075 - Good Old Fashioned Cybersecurity
After spending some time on the AI cybersecurity side of things I opted to check on the "Good Old Fashioned Cybersecurity" of some of the same platforms making spectacularly bad AI security decisions today.
Google has one of the worst and most convoluted systems to navigate, and for bad UI/UX Microsoft is the only major tech company that reliably manages to do worse. Even with their spectacularly terrible heap of systems, it didn't take long to convince them that I legally reside at the Taj Mahal.

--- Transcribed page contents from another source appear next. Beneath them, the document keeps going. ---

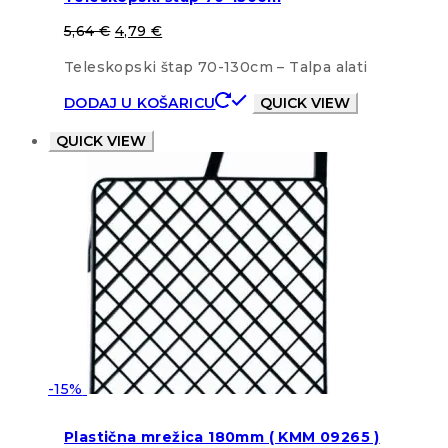
5,64
€
4,79
€
Teleskopski štap 70-130cm – Talpa alati
DODAJ U KOŠARICU
QUICK VIEW
QUICK VIEW
-15%
Plastična mrežica 180mm ( KMM 09265 )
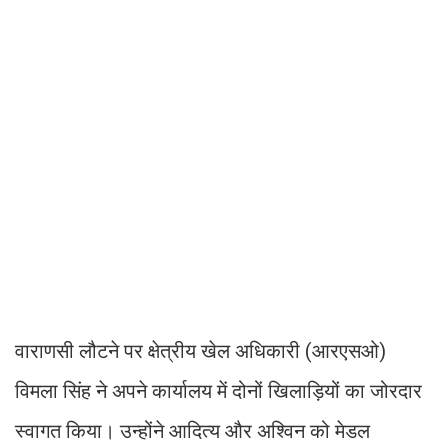
वाराणसी लौटने पर क्षेत्रीय खेल अधिकारी (आरएसओ)
विमला सिंह ने अपने कार्यालय में दोनों खिलाड़ियों का जोरदार
स्वागत किया। उन्होंने आदित्य और अश्विन को मेडल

For the companies with UI/UX that weren't designed by a dart-throwing-chimpanzee, this process was even easier, including a major bank.
So why is this important?
Considering I've never set foot in India and don't have a SIM card, IN bank, or tax ID for it, this may seem surprising. Perhaps you might also think they'd notice me putting in the address of a well-known landmark. However, systems have grown sufficiently complex and interdependent that even if one system uses strict enforcement, it often relies on another that does not. The attack surface of these systems has been severely underestimated and misunderstood.
For example, Google's terrible heap of UI/UX enforces a set of strict and opaque criteria on Google Play. However, that system defers to Google Pay (not to be confused with "Play"). You'd think that the payment system would be more strict, rather than less, but you'd be very wrong. After an irritating number of 2FA and CAPTCHA, it was trivial to adjust that data to pretty much any location desired.

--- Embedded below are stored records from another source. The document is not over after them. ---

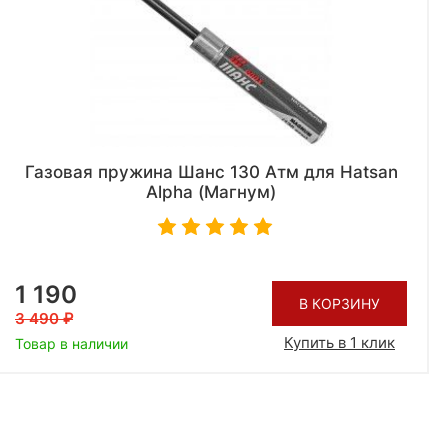
Газовая пружина Шанс 130 Атм для Hatsan
Alpha (Магнум)
1 190
В КОРЗИНУ
3 490
Купить в 1 клик
Товар в наличии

Payment and banking systems have a reputation that hinges on their security and the accuracy of their data. Many other systems defer to them for that data, even when the other systems would otherwise require far more strict and difficult to bypass criteria being met.
Keep in mind that the solutions to this aren't simple, as the problem space is hyper-complex and global in scale. Attempts at simple solutions will invariably backfire, and they will backfire in new and progressively worse ways over time since the complexity will continue to rise.
As I'm prone to often point out, the technology already exists to handle this, but major firms are too busy throwing money at bad ideas, like "BloombergGPT", and the dozen or so aimless labradoodles that Elon Musk hired to host his own dog show.
AI cybersecurity isn't the only thing that needs some serious attention, sooner rather than later.